**Task description**
Can you recast the material below as a JSON list of strings, one string per line with blank lines omitted, starting at its first line and stopping after the line containing "name author: Lundell", both included?

Collection entries:
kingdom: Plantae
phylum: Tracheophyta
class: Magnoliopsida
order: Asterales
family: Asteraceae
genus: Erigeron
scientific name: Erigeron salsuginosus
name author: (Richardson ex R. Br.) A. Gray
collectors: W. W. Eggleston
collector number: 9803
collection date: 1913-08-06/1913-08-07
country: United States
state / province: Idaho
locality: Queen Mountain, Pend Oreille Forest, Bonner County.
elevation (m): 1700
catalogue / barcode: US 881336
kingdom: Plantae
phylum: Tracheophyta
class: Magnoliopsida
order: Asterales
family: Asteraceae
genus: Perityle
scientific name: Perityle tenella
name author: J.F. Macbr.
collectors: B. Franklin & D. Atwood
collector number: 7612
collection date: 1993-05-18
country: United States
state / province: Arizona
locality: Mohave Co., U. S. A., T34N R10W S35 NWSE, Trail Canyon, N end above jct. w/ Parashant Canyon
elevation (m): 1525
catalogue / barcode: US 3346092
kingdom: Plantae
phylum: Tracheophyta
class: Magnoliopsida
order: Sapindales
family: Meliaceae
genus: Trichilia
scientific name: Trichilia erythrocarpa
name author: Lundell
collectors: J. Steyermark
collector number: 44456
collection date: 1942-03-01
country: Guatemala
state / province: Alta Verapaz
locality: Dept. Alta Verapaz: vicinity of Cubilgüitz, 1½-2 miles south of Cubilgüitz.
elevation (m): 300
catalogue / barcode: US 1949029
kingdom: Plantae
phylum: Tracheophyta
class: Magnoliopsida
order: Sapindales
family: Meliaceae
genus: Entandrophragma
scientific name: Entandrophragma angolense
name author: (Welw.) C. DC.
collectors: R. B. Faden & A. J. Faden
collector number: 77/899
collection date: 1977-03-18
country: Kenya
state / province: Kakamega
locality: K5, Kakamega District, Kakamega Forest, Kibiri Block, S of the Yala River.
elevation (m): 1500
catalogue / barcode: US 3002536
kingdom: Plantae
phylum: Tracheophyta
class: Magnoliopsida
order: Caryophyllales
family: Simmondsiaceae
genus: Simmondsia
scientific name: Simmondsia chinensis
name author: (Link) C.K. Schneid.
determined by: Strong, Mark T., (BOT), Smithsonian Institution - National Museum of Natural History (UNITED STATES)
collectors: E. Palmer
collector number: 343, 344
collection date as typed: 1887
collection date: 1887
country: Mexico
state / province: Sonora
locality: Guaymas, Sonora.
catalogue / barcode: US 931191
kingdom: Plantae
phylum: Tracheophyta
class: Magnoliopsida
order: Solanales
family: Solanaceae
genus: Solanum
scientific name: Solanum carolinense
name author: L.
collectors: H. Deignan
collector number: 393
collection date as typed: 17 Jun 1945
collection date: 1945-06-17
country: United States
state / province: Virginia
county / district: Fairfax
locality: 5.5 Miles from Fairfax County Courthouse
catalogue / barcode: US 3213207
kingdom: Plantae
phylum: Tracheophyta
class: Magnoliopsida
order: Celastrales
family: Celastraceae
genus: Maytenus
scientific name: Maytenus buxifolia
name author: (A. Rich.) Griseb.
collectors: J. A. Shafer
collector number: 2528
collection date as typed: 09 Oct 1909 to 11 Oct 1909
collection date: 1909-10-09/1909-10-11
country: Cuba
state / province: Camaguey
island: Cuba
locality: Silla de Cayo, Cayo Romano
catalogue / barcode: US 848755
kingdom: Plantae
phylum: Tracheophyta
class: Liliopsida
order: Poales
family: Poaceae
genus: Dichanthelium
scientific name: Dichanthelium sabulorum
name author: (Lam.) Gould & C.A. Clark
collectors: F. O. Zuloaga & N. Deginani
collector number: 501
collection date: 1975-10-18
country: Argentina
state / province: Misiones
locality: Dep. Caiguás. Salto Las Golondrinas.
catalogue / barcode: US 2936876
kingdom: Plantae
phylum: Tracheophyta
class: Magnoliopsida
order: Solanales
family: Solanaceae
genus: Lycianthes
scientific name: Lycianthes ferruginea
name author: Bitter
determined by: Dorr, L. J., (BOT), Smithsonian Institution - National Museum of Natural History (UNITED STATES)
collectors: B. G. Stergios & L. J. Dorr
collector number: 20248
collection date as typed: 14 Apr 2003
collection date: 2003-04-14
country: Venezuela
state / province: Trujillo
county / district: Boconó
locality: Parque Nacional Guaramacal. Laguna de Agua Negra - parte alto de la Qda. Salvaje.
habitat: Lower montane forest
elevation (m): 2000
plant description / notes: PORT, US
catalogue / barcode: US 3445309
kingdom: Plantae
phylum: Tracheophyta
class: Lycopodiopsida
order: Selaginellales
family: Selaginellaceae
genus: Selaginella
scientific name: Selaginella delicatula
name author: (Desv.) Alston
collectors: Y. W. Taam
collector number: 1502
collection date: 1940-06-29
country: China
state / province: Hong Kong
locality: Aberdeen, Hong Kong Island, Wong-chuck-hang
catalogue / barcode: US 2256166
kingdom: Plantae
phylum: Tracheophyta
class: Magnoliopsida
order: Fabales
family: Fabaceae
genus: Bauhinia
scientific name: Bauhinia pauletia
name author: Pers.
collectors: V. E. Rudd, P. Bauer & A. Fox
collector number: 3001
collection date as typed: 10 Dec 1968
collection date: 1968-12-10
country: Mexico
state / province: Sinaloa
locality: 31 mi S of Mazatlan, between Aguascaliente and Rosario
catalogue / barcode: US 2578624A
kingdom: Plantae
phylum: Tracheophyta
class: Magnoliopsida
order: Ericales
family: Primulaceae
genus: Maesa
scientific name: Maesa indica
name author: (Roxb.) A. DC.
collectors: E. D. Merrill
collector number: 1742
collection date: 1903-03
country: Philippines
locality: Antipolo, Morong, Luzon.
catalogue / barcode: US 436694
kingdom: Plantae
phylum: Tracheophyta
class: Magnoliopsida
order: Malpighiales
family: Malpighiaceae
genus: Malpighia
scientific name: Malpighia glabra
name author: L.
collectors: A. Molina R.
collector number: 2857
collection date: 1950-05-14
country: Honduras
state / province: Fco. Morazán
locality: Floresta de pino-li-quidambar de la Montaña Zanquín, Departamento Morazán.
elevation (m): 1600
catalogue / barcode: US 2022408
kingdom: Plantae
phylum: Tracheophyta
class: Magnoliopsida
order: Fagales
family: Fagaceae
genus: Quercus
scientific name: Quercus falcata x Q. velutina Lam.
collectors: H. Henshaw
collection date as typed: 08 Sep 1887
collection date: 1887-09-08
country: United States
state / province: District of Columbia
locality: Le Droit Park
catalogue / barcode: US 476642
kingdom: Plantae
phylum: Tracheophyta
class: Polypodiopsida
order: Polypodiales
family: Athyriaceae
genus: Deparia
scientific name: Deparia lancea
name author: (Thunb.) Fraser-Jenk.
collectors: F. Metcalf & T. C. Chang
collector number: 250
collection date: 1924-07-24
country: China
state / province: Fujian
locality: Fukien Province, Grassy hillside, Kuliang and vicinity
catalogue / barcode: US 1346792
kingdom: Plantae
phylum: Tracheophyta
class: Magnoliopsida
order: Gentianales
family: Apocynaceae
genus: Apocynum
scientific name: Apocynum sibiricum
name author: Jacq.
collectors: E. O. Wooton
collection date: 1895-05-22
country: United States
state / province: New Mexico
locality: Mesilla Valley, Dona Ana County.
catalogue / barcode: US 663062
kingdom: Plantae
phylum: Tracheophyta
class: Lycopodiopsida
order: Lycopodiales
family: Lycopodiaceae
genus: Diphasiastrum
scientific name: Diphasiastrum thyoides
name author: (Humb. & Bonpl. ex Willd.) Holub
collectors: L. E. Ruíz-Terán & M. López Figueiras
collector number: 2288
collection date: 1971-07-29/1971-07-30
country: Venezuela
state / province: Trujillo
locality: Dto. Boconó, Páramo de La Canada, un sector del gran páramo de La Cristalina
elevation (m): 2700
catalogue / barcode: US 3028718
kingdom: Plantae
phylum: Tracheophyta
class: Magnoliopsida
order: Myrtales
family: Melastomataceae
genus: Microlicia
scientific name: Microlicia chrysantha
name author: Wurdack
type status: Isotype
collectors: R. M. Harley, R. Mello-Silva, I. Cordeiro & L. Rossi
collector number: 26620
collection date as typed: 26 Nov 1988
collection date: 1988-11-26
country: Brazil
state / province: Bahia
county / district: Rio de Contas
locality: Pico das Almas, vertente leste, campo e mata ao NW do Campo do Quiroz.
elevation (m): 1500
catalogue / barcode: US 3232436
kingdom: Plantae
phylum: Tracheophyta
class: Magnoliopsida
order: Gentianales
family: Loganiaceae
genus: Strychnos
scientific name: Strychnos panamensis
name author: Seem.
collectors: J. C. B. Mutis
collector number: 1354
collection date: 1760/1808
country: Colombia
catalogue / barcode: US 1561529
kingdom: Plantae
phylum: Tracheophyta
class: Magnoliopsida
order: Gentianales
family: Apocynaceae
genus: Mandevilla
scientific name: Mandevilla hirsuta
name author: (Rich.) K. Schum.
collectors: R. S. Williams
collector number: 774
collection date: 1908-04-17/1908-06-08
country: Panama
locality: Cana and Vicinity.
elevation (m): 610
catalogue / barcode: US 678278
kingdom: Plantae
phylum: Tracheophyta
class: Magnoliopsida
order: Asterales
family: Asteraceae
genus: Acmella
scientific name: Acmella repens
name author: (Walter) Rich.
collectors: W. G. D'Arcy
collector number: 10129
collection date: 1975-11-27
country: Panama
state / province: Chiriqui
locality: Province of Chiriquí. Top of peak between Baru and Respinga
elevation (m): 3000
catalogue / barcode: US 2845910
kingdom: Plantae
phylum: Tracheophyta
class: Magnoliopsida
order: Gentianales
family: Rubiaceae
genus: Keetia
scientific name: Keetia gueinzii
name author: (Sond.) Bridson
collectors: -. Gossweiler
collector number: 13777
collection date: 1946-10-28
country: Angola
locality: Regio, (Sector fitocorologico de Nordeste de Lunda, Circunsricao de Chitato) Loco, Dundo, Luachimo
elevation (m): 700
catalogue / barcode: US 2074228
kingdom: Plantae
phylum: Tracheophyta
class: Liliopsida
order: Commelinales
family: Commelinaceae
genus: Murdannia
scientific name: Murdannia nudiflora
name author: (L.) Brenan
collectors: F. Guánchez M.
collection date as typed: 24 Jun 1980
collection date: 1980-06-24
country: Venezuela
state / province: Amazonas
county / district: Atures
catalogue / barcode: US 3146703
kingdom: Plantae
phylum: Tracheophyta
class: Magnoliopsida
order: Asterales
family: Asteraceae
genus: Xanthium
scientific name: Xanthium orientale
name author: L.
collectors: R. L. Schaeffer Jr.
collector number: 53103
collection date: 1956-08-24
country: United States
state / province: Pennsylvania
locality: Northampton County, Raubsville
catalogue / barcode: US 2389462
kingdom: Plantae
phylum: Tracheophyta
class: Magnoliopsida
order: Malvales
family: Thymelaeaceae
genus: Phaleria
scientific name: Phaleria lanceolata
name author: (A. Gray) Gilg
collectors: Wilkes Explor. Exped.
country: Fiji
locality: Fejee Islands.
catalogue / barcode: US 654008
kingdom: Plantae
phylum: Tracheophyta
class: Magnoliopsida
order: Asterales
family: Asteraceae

**Solution to the exercise**
[
  "kingdom: Plantae",
  "phylum: Tracheophyta",
  "class: Magnoliopsida",
  "order: Asterales",
  "family: Asteraceae",
  "genus: Erigeron",
  "scientific name: Erigeron salsuginosus",
  "name author: (Richardson ex R. Br.) A. Gray",
  "collectors: W. W. Eggleston",
  "collector number: 9803",
  "collection date: 1913-08-06/1913-08-07",
  "country: United States",
  "state / province: Idaho",
  "locality: Queen Mountain, Pend Oreille Forest, Bonner County.",
  "elevation (m): 1700",
  "catalogue / barcode: US 881336",
  "kingdom: Plantae",
  "phylum: Tracheophyta",
  "class: Magnoliopsida",
  "order: Asterales",
  "family: Asteraceae",
  "genus: Perityle",
  "scientific name: Perityle tenella",
  "name author: J.F. Macbr.",
  "collectors: B. Franklin & D. Atwood",
  "collector number: 7612",
  "collection date: 1993-05-18",
  "country: United States",
  "state / province: Arizona",
  "locality: Mohave Co., U. S. A., T34N R10W S35 NWSE, Trail Canyon, N end above jct. w/ Parashant Canyon",
  "elevation (m): 1525",
  "catalogue / barcode: US 3346092",
  "kingdom: Plantae",
  "phylum: Tracheophyta",
  "class: Magnoliopsida",
  "order: Sapindales",
  "family: Meliaceae",
  "genus: Trichilia",
  "scientific name: Trichilia erythrocarpa",
  "name author: Lundell"
]